Stored data entries
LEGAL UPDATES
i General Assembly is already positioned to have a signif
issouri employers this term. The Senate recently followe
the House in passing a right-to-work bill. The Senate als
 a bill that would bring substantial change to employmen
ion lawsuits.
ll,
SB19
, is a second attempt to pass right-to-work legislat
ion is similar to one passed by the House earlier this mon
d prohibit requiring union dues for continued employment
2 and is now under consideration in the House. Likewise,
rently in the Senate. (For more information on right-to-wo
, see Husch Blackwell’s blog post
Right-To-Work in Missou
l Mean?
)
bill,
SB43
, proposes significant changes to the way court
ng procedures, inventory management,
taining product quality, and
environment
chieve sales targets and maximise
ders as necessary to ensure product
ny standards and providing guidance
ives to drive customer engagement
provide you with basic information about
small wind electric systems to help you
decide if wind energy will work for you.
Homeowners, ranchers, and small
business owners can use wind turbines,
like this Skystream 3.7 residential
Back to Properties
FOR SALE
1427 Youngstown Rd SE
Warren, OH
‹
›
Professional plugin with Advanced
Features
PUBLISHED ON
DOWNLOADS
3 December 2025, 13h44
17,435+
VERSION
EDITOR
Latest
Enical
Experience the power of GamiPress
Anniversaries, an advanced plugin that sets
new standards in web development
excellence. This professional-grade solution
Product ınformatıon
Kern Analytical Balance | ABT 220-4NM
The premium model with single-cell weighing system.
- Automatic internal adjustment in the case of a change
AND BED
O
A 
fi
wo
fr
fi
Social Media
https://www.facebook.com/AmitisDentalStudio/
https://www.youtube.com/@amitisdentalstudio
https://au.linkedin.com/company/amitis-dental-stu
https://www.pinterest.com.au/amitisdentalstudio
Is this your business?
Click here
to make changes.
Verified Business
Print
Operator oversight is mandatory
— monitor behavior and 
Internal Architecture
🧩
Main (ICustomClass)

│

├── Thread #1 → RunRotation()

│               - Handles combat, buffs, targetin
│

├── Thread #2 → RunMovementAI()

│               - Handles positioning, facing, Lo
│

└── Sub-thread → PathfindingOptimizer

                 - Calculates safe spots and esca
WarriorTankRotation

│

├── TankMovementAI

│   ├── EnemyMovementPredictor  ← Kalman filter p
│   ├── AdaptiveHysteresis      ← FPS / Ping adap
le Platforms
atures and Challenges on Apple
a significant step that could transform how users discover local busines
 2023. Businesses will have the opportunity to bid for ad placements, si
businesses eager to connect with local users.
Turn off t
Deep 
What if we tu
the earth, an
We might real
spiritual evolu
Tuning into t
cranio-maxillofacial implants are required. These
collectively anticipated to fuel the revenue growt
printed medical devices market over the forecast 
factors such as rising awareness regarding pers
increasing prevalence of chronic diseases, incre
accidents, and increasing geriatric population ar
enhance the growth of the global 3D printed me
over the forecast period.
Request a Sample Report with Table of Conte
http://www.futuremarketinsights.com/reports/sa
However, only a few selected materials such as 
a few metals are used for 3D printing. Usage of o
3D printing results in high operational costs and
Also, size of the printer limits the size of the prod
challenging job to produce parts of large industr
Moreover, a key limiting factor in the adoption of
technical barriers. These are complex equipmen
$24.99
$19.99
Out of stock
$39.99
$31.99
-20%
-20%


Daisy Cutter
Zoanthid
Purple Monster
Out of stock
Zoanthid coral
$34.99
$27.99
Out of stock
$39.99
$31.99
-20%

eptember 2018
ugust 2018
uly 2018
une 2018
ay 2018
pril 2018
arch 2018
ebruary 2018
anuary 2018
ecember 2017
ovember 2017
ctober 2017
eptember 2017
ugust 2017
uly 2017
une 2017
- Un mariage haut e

▶ [AIM OF THE TASK] Reproduce every one of the records, substituting "Sold out" for "Out of stock" wherever it occurs and leaving everything else unchanged.

▶ [ANSWER BOX]
LEGAL UPDATES
i General Assembly is already positioned to have a signif
issouri employers this term. The Senate recently followe
the House in passing a right-to-work bill. The Senate als
 a bill that would bring substantial change to employmen
ion lawsuits.
ll,
SB19
, is a second attempt to pass right-to-work legislat
ion is similar to one passed by the House earlier this mon
d prohibit requiring union dues for continued employment
2 and is now under consideration in the House. Likewise,
rently in the Senate. (For more information on right-to-wo
, see Husch Blackwell’s blog post
Right-To-Work in Missou
l Mean?
)
bill,
SB43
, proposes significant changes to the way court
ng procedures, inventory management,
taining product quality, and
environment
chieve sales targets and maximise
ders as necessary to ensure product
ny standards and providing guidance
ives to drive customer engagement
provide you with basic information about
small wind electric systems to help you
decide if wind energy will work for you.
Homeowners, ranchers, and small
business owners can use wind turbines,
like this Skystream 3.7 residential
Back to Properties
FOR SALE
1427 Youngstown Rd SE
Warren, OH
‹
›
Professional plugin with Advanced
Features
PUBLISHED ON
DOWNLOADS
3 December 2025, 13h44
17,435+
VERSION
EDITOR
Latest
Enical
Experience the power of GamiPress
Anniversaries, an advanced plugin that sets
new standards in web development
excellence. This professional-grade solution
Product ınformatıon
Kern Analytical Balance | ABT 220-4NM
The premium model with single-cell weighing system.
- Automatic internal adjustment in the case of a change
AND BED
O
A 
fi
wo
fr
fi
Social Media
https://www.facebook.com/AmitisDentalStudio/
https://www.youtube.com/@amitisdentalstudio
https://au.linkedin.com/company/amitis-dental-stu
https://www.pinterest.com.au/amitisdentalstudio
Is this your business?
Click here
to make changes.
Verified Business
Print
Operator oversight is mandatory
— monitor behavior and 
Internal Architecture
🧩
Main (ICustomClass)

│

├── Thread #1 → RunRotation()

│               - Handles combat, buffs, targetin
│

├── Thread #2 → RunMovementAI()

│               - Handles positioning, facing, Lo
│

└── Sub-thread → PathfindingOptimizer

                 - Calculates safe spots and esca
WarriorTankRotation

│

├── TankMovementAI

│   ├── EnemyMovementPredictor  ← Kalman filter p
│   ├── AdaptiveHysteresis      ← FPS / Ping adap
le Platforms
atures and Challenges on Apple
a significant step that could transform how users discover local busines
 2023. Businesses will have the opportunity to bid for ad placements, si
businesses eager to connect with local users.
Turn off t
Deep 
What if we tu
the earth, an
We might real
spiritual evolu
Tuning into t
cranio-maxillofacial implants are required. These
collectively anticipated to fuel the revenue growt
printed medical devices market over the forecast 
factors such as rising awareness regarding pers
increasing prevalence of chronic diseases, incre
accidents, and increasing geriatric population ar
enhance the growth of the global 3D printed me
over the forecast period.
Request a Sample Report with Table of Conte
http://www.futuremarketinsights.com/reports/sa
However, only a few selected materials such as 
a few metals are used for 3D printing. Usage of o
3D printing results in high operational costs and
Also, size of the printer limits the size of the prod
challenging job to produce parts of large industr
Moreover, a key limiting factor in the adoption of
technical barriers. These are complex equipmen
$24.99
$19.99
Sold out
$39.99
$31.99
-20%
-20%


Daisy Cutter
Zoanthid
Purple Monster
Sold out
Zoanthid coral
$34.99
$27.99
Sold out
$39.99
$31.99
-20%

eptember 2018
ugust 2018
uly 2018
une 2018
ay 2018
pril 2018
arch 2018
ebruary 2018
anuary 2018
ecember 2017
ovember 2017
ctober 2017
eptember 2017
ugust 2017
uly 2017
une 2017
- Un mariage haut e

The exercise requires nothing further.